Monday, January 23, 2012

Crony Capitalism vs. Free Markets

You decide...

Crony capitalism is an economy in which success in business depends on close relationships between business executives and government officials (those who are supposed to be democratically elected politicians looking out for the people's interests). Crony capitalism may be exhibited by favoritism in the distribution of legal permits, government grants, special tax breaks, subsidies, the non-prosecution of any wrong-doing, and so forth.

We've heard all the Republican presidential candidates accuse President Obama and the Democrats of crony capitalism, and they would be correct. GM is just but one of many examples. In this particular case, Obama says he saved jobs and the auto industry. The Republicans have cried, "Crony capitalism!", and that Obama had put the UAW union workers ahead of GM shareholders.

The Republicans and the Democrats are both right, and they're both wrong. Both parties are guilty of crony capitalism. The Republicans had also voted to bail out the financial institutions and auto industries after the housing market collapse and the stock market crash in 2008.

And the $700 billion for TARP was just the tip of the iceberg (the near interest-free cash from the Federal Reserve to commercial banks with no stipulations and no prosecutions for fraud.)

Both of our political parties have been equally guilty of crony capitalism for decades. Both parties have hoodwinked the American taxpayers into believing that we've had a free market economic system for years, and we went to war to protect these free markets --- but they're not really "free" at all for the American taxpayers. We've always been forced to bail them out.

For decades the government has decided which businesses will fail and which ones would survive. Lobbyists for the major banks and corporations have been paid very well to influence our elected officials. (Read my post: Lobbyists on K St. paid like CEOs on Wall St.)

Even when bankruptcies are filed, taxpayers are still forced to pick up the tab. Here are just but a few past examples (before the most recent bailouts).

1970 Penn Central Railroad $3.2 billion
1971 Lockheed $1.4 billion
1974 Franklin National Bank $7.8 billion
1975 New York City $9.4 billion
1980 Chrysler's FIRST Bail Out $4 billion
1984 Continental Illinois National Bank & Trust $9.5 billion
1989 Savings & Loan $293.3 billion
2001 Airline Industry $18.6 billion

See the complete list of bailout recipients (not including subsidies).

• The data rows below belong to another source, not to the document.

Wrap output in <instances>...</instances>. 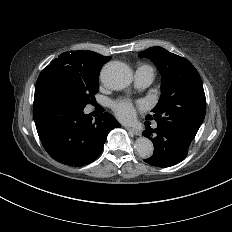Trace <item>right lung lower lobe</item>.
<instances>
[{
    "mask_svg": "<svg viewBox=\"0 0 232 232\" xmlns=\"http://www.w3.org/2000/svg\"><path fill=\"white\" fill-rule=\"evenodd\" d=\"M84 107L49 86L35 87L33 118L41 143L56 161L84 166L102 152L108 133L121 125L109 113L93 120Z\"/></svg>",
    "mask_w": 232,
    "mask_h": 232,
    "instance_id": "obj_1",
    "label": "right lung lower lobe"
}]
</instances>
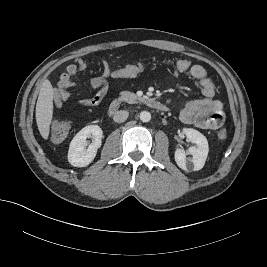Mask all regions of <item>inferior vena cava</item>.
I'll return each instance as SVG.
<instances>
[{"instance_id":"inferior-vena-cava-1","label":"inferior vena cava","mask_w":267,"mask_h":267,"mask_svg":"<svg viewBox=\"0 0 267 267\" xmlns=\"http://www.w3.org/2000/svg\"><path fill=\"white\" fill-rule=\"evenodd\" d=\"M129 116V113L128 111L126 110H120V111H117L113 117V120L117 123H121V122H124Z\"/></svg>"}]
</instances>
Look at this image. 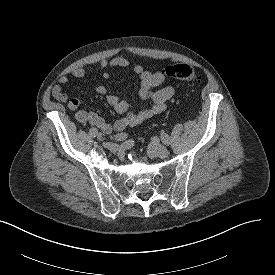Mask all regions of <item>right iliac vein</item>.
<instances>
[{
	"label": "right iliac vein",
	"mask_w": 275,
	"mask_h": 275,
	"mask_svg": "<svg viewBox=\"0 0 275 275\" xmlns=\"http://www.w3.org/2000/svg\"><path fill=\"white\" fill-rule=\"evenodd\" d=\"M103 145L107 149H109L111 152H115L118 149V146L116 144H114V143H111V142H105V143H103Z\"/></svg>",
	"instance_id": "1"
}]
</instances>
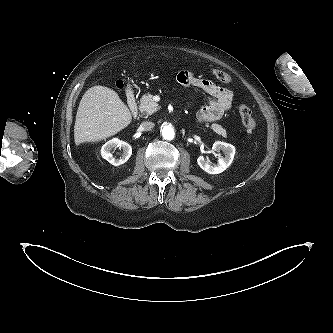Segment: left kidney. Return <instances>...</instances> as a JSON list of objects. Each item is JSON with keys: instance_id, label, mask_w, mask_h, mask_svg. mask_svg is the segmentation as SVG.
I'll return each instance as SVG.
<instances>
[{"instance_id": "1", "label": "left kidney", "mask_w": 333, "mask_h": 333, "mask_svg": "<svg viewBox=\"0 0 333 333\" xmlns=\"http://www.w3.org/2000/svg\"><path fill=\"white\" fill-rule=\"evenodd\" d=\"M212 149L216 152L222 150L225 154V157L219 156L218 166L215 167L211 166L202 155L198 157L197 163L200 166V168L203 169L208 174L222 173L232 163L235 155V147L231 144L217 141L213 144Z\"/></svg>"}]
</instances>
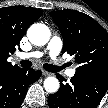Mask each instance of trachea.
Here are the masks:
<instances>
[{"label": "trachea", "mask_w": 108, "mask_h": 108, "mask_svg": "<svg viewBox=\"0 0 108 108\" xmlns=\"http://www.w3.org/2000/svg\"><path fill=\"white\" fill-rule=\"evenodd\" d=\"M20 65L24 68H30L32 66V62L29 60H23L20 62ZM43 68L52 73L59 72L62 69L61 67H57L52 64H43Z\"/></svg>", "instance_id": "1"}]
</instances>
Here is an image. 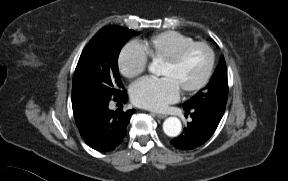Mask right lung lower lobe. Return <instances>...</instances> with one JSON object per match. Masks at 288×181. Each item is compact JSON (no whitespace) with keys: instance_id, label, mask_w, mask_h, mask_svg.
Returning <instances> with one entry per match:
<instances>
[{"instance_id":"right-lung-lower-lobe-1","label":"right lung lower lobe","mask_w":288,"mask_h":181,"mask_svg":"<svg viewBox=\"0 0 288 181\" xmlns=\"http://www.w3.org/2000/svg\"><path fill=\"white\" fill-rule=\"evenodd\" d=\"M118 102L127 101V93L114 98ZM109 101L95 107L91 119L80 134L87 145L102 152H109L116 149L126 135V128L130 117L136 111L134 109L116 111L108 108Z\"/></svg>"}]
</instances>
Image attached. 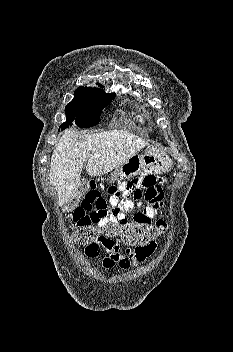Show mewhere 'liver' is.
Returning <instances> with one entry per match:
<instances>
[{"mask_svg": "<svg viewBox=\"0 0 233 352\" xmlns=\"http://www.w3.org/2000/svg\"><path fill=\"white\" fill-rule=\"evenodd\" d=\"M149 143L125 130L77 134L66 131L51 158L49 180L58 194V205H65L77 192L82 168L101 176L116 169Z\"/></svg>", "mask_w": 233, "mask_h": 352, "instance_id": "obj_1", "label": "liver"}]
</instances>
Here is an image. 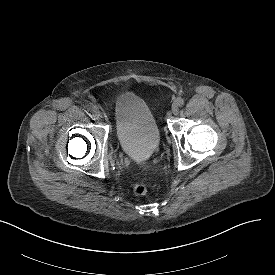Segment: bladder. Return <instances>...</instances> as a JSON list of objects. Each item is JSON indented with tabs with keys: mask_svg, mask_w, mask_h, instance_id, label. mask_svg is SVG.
<instances>
[{
	"mask_svg": "<svg viewBox=\"0 0 275 275\" xmlns=\"http://www.w3.org/2000/svg\"><path fill=\"white\" fill-rule=\"evenodd\" d=\"M114 119L119 146L130 158L143 161L158 149V126L149 106L139 95L133 92L118 95Z\"/></svg>",
	"mask_w": 275,
	"mask_h": 275,
	"instance_id": "1",
	"label": "bladder"
}]
</instances>
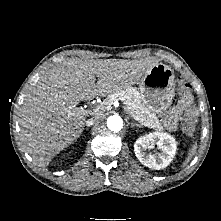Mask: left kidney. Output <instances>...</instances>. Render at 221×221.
<instances>
[{
	"label": "left kidney",
	"instance_id": "1",
	"mask_svg": "<svg viewBox=\"0 0 221 221\" xmlns=\"http://www.w3.org/2000/svg\"><path fill=\"white\" fill-rule=\"evenodd\" d=\"M160 149L158 155L147 153L153 145ZM177 150L175 139L168 133L152 132L139 137L134 144V152L138 160L146 167L160 170L173 160Z\"/></svg>",
	"mask_w": 221,
	"mask_h": 221
}]
</instances>
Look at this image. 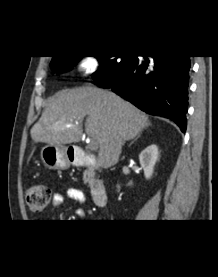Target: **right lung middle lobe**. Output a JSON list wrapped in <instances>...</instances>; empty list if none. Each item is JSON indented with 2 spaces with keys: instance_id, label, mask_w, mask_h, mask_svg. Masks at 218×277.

We've bailed out lots of industries, even when it wasn't necessary, just to manipulate a company's financial obligations and labor contracts for the benefit of big corporations (small businesses are always allowed to fail).

A free market society is supposed to be a competitive market where prices are determined by supply and demand. Economic intervention and regulation by the state is supposed to be limited to tax collection and the enforcement of private ownership and contracts. In its purest form, the government is supposed to be neutral in its role in administration and legislation of economic activity, neither limiting businesses by regulation, by protecting them from internal or external market pressures, nor by actively promoting it by owning financial interests in them, or by offering subsidies to businesses, or giving away taxpayer-funded R&D (research and development).

But this is not the way our economy really works. If this were true, why didn't a corporation like GM ever go out of business?

Before the outbreak of World War II General Motors produced vast quantities of armaments, vehicles, and aircraft for both the Allied and Axis customers. By the spring of 1939, the German government had assumed day-to-day control of American owned factories in Germany, but decided against nationalizing them.

After Hitler invaded Poland the U.S. auto companies were still concerned that Nazi Germany would nationalize American-owned factories, so GM later declared it had abandoned its Nazi subsidiary, and took a complete tax write-off, of which they received a tax reduction from U.S. taxes of approximately $22.7 million.

After the war had ended GM collected another $33 million in "war reparations" because the Allies had bombed its German facilities for which they had earlier declared a complete tax write-off, and had received a tax reduction.

While General Motors has claimed its German (Opel) operations were outside its control during World War II, this assertion appears to be contradicted by available evidence. General Motors was not just a car company that happened to have factories in Germany; GM management from the top down had extensive connections with the Nazi Party all during the 1930's and into the 1940's.

GM's total bail out back then is worth about $285 billion in today's money.

Fast forward to February 2011 - The U.S. Treasury just gave GM another tax break to reduce its U.S. tax bill by an estimated $14 billion in the coming years, and its global taxes by close to $19 billion, according to a recent company filing. We're still bailing out GM!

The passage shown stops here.